A Cubic_tessellated_connecting_edge is a type of Cubic_bezier_tessellated_edge which takes the form of a cubic curve and connects two Cubic_bezier_triangulated_faces. The Cubic_tessellated_connecting_edge has its geometry defined by a list of control points contained in the inherited line_strip attribute; in this list only the points corresponding to vertices of the cubic triangles of the adjacent faces lie on the edge and the list of pointers is of length 3n +1, where n is the number of triangles with adjacent edges on each side of the connecting edge.

EXPRESS specification:

*)
ENTITY Cubic_tessellated_connecting_edge
  SUBTYPE OF (Cubic_bezier_tessellated_edge);
  smooth : LOGICAL;
  face1 : Cubic_bezier_triangulated_face;
  face2 : Cubic_bezier_triangulated_face;
END_ENTITY;
(*

Attribute definitions:

smooth: a LOGICAL variable; if TRUE, there is tangent continuity where two faces join along this edge;

face1: the Cubic_bezier_triangulated_face to the left of this edge.

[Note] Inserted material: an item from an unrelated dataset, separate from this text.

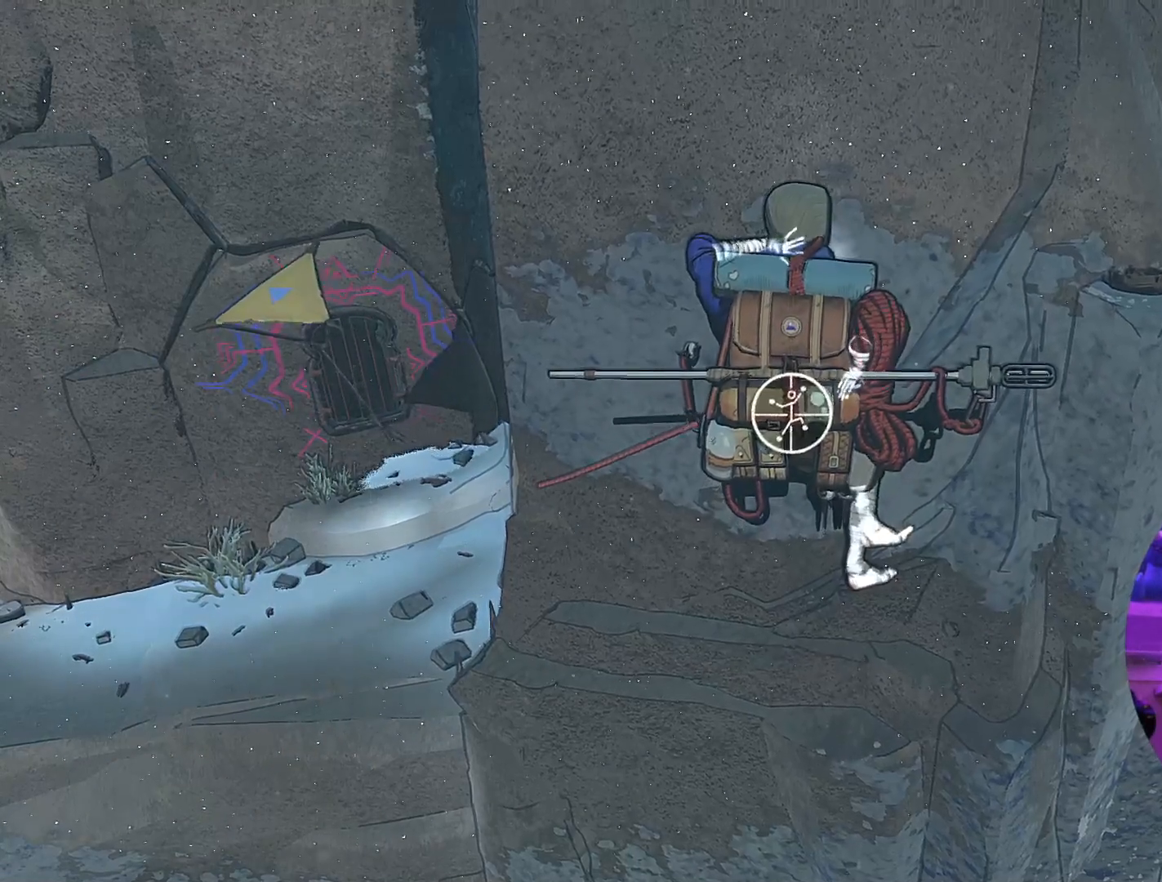
{"buttons": ["R1"], "left_stick": "center", "right_stick": "down-left", "events": [[317, "right_stick", "down-left"]]}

face2: the Cubic_bezier_triangulated_face to the right of this edge.

4.3.16 Tessellated_point_set   EXPRESS-GMapping table

A Tessellated_point_set is a type of Tessellated_item that is a collection of points used to define tessellated geometry.

EXPRESS specification:

*)
ENTITY Tessellated_point_set
  SUBTYPE OF (Tessellated_item);
  coordinates : Coordinates_list;
  point_list : LIST[1:?] OF INTEGER;
END_ENTITY;
(*

Attribute definitions:

coordinates: the Coordinates_list giving the coordinate values for points of the set.

point_list: the list of locations in the coordinates list of the individual points of this set.

4.3.17 Tessellated_vertex   EXPRESS-GMapping table

A Tessellated_vertex is a type of Tessellated_structured_item and is a single vertex in a tessellated model.

EXPRESS specification:

*)
ENTITY Tessellated_vertex
  SUBTYPE OF (Tessellated_structured_item);
  coordinates : Coordinates_list;
  topological_link : OPTIONAL Vertex_point;
  point_index : INTEGER;
END_ENTITY;
(*

Attribute definitions:

coordinates: the Coordinates_list giving the vertex coordinate values.

topological_link: an optional link to a topological Vertex_point entity. The value of this attribute need not be specified.

point_index: the location in the coordinates list of the coordinates for this vertex.

4.3.18 Tessellated_surface_set   EXPRESS-GMapping table

A Tessellated_surface_set is a type of Tessellated_item that is a tessellated representation of a collection of surfaces.

NOTE 1   If the surfaces are triangulated the geometry of the surfaces is fully defined by creating an instance of one of the subtypes.

A Tessellated_surface_set is either a Triangulated_surface_set or a Complex_triangulated_surface_set.

EXPRESS specification:

*)
ENTITY Tessellated_surface_set
  ABSTRACT SUPERTYPE OF (ONEOF (Triangulated_surface_set,
                                Complex_triangulated_surface_set))
  SUBTYPE OF (Tessellated_item);
  coordinates : Coordinates_list;
  pnmax : INTEGER;
  normals : LIST[0:?] OF LIST[3:3] OF REAL;
WHERE
  WR1: ((SIZEOF(normals) = 0) OR (SIZEOF(normals) = 1) OR (SIZEOF(normals) = pnmax));
END_ENTITY;
(*

Attribute definitions:

coordinates: the Coordinates_list for the vertices of the triangles.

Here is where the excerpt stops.